If the DEA ultimately concurs with HHS’s proposed rescheduling recommendation, the impacts of this change on the state level will likely be limited. Without further federal reform, state-regulated medical and adult-use (recreational) cannabis regimes will remain in conflict with federal law, which provides state governments with little to no flexibility with respect to legalizing Schedule III substances. The DEA is unlikely to grant licenses to businesses operating in the state-regulated marijuana industry and the FDA is unlikely to approve botanical cannabis for use as a prescription drug. This leaves the state-sanctioned cannabis market in largely the same precarious legal position it is currently in.
By contrast, Washington, D.C. is in a different situation. Rescheduling could have an outsized impact on the legal marijuana market in the nation’s capital. Here’s why.
A budget rider, known as the Harris amendment, was tacked on to the annual D.C. appropriations bill in 2014 by Maryland Republican Rep. Andy Harris. This rider was intended to prevent the D.C. Council from adopting more liberal cannabis policies in the District following its vote to decriminalize cannabis possession and the passage of a cannabis legalization ballot proposal, Initiative 71. Initiative 71 legalized possession of up to two ounces of cannabis flower, gifting of up to one ounce, and home cultivation of up to six plants per person and 12 per household.
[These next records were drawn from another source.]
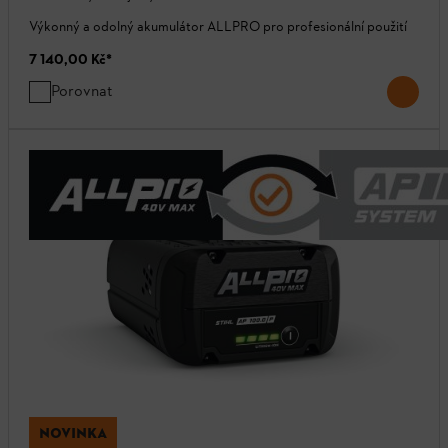
Výkonný a odolný akumulátor ALLPRO pro profesionální použití
7 140,00 Kč
*
Porovnat
NOVINKA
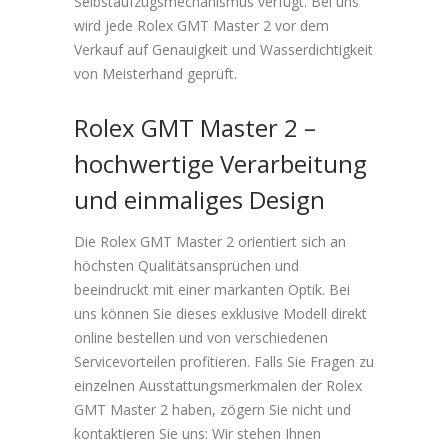
Selbstaufzugsmechanismus verfügt. Bei uns
wird jede Rolex GMT Master 2 vor dem
Verkauf auf Genauigkeit und Wasserdichtigkeit
von Meisterhand geprüft.
Rolex GMT Master 2 –
hochwertige Verarbeitung
und einmaliges Design
Die Rolex GMT Master 2 orientiert sich an
höchsten Qualitätsansprüchen und
beeindruckt mit einer markanten Optik. Bei
uns können Sie dieses exklusive Modell direkt
online bestellen und von verschiedenen
Servicevorteilen profitieren. Falls Sie Fragen zu
einzelnen Ausstattungsmerkmalen der Rolex
GMT Master 2 haben, zögern Sie nicht und
kontaktieren Sie uns: Wir stehen Ihnen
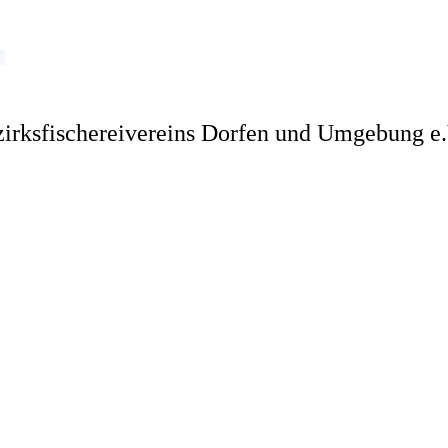
irksfischereivereins Dorfen und Umgebung e.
Following Congress’ passage of the Harris’ rider, Congresswoman Eleanor Holmes Norton, D.C.’s non-voting member of the House of Representatives, stated that Democratic budget negotiators had limited the language of Harris’ provision to bar funding used to “enact, but not to “enact or carry out.” This omission allowed the DC Attorney General to argue that Initiative 71 was self-enacting, and any further acts taken by the District government were merely carrying out the already enacted law.
Because the initiative did not legalize the sale of cannabis or establish a regulatory system, the District has thus far been unable to regulate sales of adult-use marijuana products because doing so would require enactment of additional legislation, something specifically barred by the Harris amendment.
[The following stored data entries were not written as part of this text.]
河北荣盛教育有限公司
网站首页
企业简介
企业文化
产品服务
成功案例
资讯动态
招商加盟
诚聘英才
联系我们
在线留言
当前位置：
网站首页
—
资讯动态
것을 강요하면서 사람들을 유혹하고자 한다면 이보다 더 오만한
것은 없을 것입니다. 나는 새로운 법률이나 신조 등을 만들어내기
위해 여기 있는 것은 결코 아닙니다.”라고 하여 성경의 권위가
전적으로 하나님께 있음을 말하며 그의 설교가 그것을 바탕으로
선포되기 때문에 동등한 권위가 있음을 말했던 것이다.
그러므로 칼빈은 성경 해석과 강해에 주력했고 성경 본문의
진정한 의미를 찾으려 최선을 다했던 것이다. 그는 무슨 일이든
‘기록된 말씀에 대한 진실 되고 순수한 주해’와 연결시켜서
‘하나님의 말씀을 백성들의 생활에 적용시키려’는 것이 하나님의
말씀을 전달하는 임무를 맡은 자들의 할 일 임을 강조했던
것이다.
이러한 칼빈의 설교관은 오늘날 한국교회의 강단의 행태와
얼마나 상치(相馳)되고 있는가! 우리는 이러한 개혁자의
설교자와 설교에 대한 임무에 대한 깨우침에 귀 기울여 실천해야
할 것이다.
Over the past decade, the unique legal status of cannabis in D.C. has led to the proliferation of a semi-illicit gray market gifting economy whereby operators sell a nominally valuable product to customers along with a free “gift” of cannabis products, in an attempt to comply with Initiative 71 while circumventing the continued ban on adult-use marijuana sales. These unregulated businesses are not subject to the consumer protection rules found in most state-legal markets. Since the Harris rider keeps the regulation and licensing of the recreational cannabis businesses off the table, the District Council has turned to the expansion of its struggling medical marijuana market as a solution.
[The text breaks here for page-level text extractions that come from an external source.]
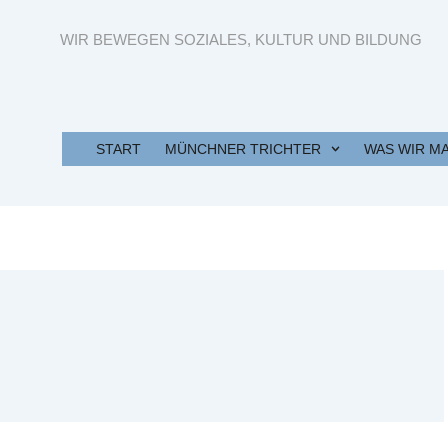
WIR BEWEGEN SOZIALES, KULTUR UND BILDUNG
START
MÜNCHNER TRICHTER
WAS WIR M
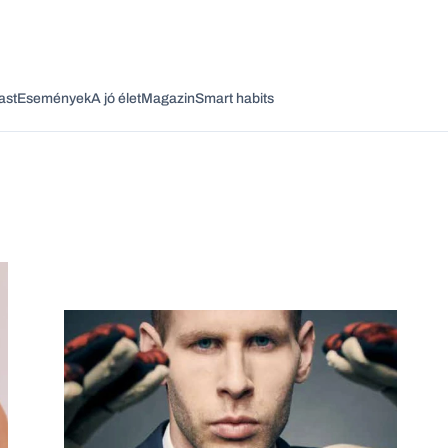
ast
Események
A jó élet
Magazin
Smart habits
Vagy fedezze fel a következő témákat
Üzlet
Pénz
Zöld
Legyél jobb!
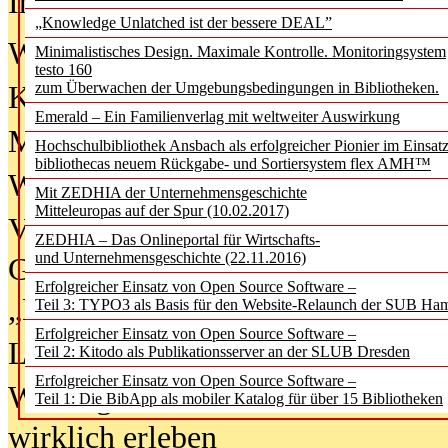
In der Ausgabe
06/2026
(August 20
„Knowledge Unlatched ist der bessere DEAL”
Was Hochschul­bibliotheken von i
Minimalistisches Design. Maximale Kontrolle. Monitoringsystem
testo 160
zum Überwachen der Umgebungsbedingungen in Bibliotheken.
Kinder in der digitalen Welt
Emerald – Ein Familienverlag mit weltweiter Auswirkung
Metadaten als Infrastruktur
Hochschulbibliothek Ansbach als erfolgreicher Pionier im Einsat
bibliothecas neuem Rückgabe- und Sortiersystem flex AMH™
Wenn Bots katalogisieren
Mit ZEDHIA der Unternehmensgeschichte
Mitteleuropas auf der Spur (10.02.2017)
Von Abschlusskleidern bis
ZEDHIA – Das Onlineportal für Wirtschafts-
und Unternehmensgeschichte (22.11.2016)
Geisterjagd-Ausrüstung in der
Erfolgreicher Einsatz von Open Source Software –
„Library of Things“ unterwegs
Teil 3: TYPO3 als Basis für den Website-Relaunch der SUB Ha
Erfolgreicher Einsatz von Open Source Software –
Lesen als Infrastrukturaufgabe
Teil 2: Kitodo als Publikationsserver an der SLUB Dresden
Erfolgreicher Einsatz von Open Source Software –
Wie Jugendliche Social Media
Teil 1: Die BibApp als mobiler Katalog für über 15 Bibliotheken
wirklich erleben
As D.C. attempts to gain control over its unregulated cannabis market, the current rescheduling petition making its way through the DEA rulemaking process poses an opportunity for the District to finally enact comprehensive cannabis legalization. If marijuana is moved from Schedule I to Schedule III, the Harris budget amendment would arguably no longer prevent local funds from being used to legalize, tax, and regulate sales of adult-use cannabis as this restriction only applies to Schedule I controlled substances and “any tetrahydrocannabinols derivative.” While “tetrahydrocannabinols derivative” is not defined in the CSA or D.C. law, it is unlikely to be interpreted by a court as inclusive of marijuana generally.
Any move by the D.C. Council to enact legislation regulating the sale of recreational marijuana is more than likely to be met with opposition by some members of Congress, but unless Congress explicitly acts, rescheduling will open a door for D.C. to take back control over its local cannabis policy.